------ Records supplied ------

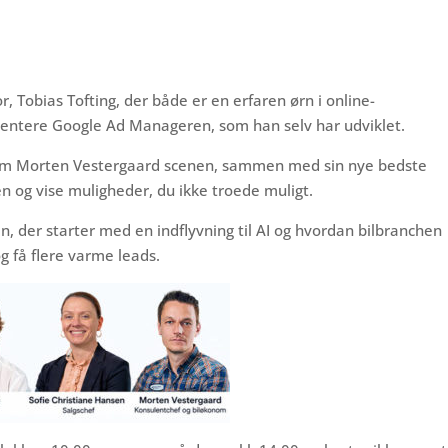
or, Tobias Tofting, der både er en erfaren ørn i online-
æsentere Google Ad Manageren, som han selv har udviklet.
nom Morten Vestergaard scenen, sammen med sin nye bedste
en og vise muligheder, du ikke troede muligt.
n, der starter med en indflyvning til AI og hvordan bilbranchen
g få flere varme leads.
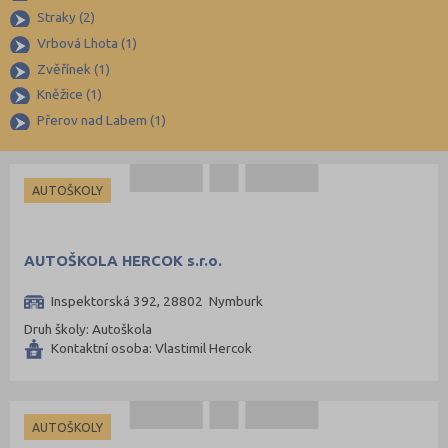
Straky (2)
Jičín (75)
Vrbová Lhota (1)
Jihlava (94)
Zvěřínek (1)
Jindřichův Hradec (76)
Kněžice (1)
Karlovy Vary (93)
Přerov nad Labem (1)
Karviná (145)
Kladno (129)
AUTOŠKOLY
Klatovy (69)
Kolín (77)
AUTOŠKOLA HERCOK s.r.o.
Kroměříž (96)
Kutná Hora (66)
Inspektorská 392, 28802 Nymburk
Druh školy: Autoškola
Liberec (138)
Kontaktní osoba: Vlastimil Hercok
Litoměřice (104)
Louny (72)
Mělník (80)
AUTOŠKOLY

------

● The problem
Please lay out the lines from the very first one through the line containing "g få flere varme leads." as a Markdown table with the columns Row and Line, giving each line its row number and skipping blank lines. Leave the pictures out of the table.

● Your solution
| Row | Line |
|---|---|
| 1 | or, Tobias Tofting, der både er en erfaren ørn i online- |
| 2 | æsentere Google Ad Manageren, som han selv har udviklet. |
| 3 | nom Morten Vestergaard scenen, sammen med sin nye bedste |
| 4 | en og vise muligheder, du ikke troede muligt. |
| 5 | n, der starter med en indflyvning til AI og hvordan bilbranchen |
| 6 | g få flere varme leads. |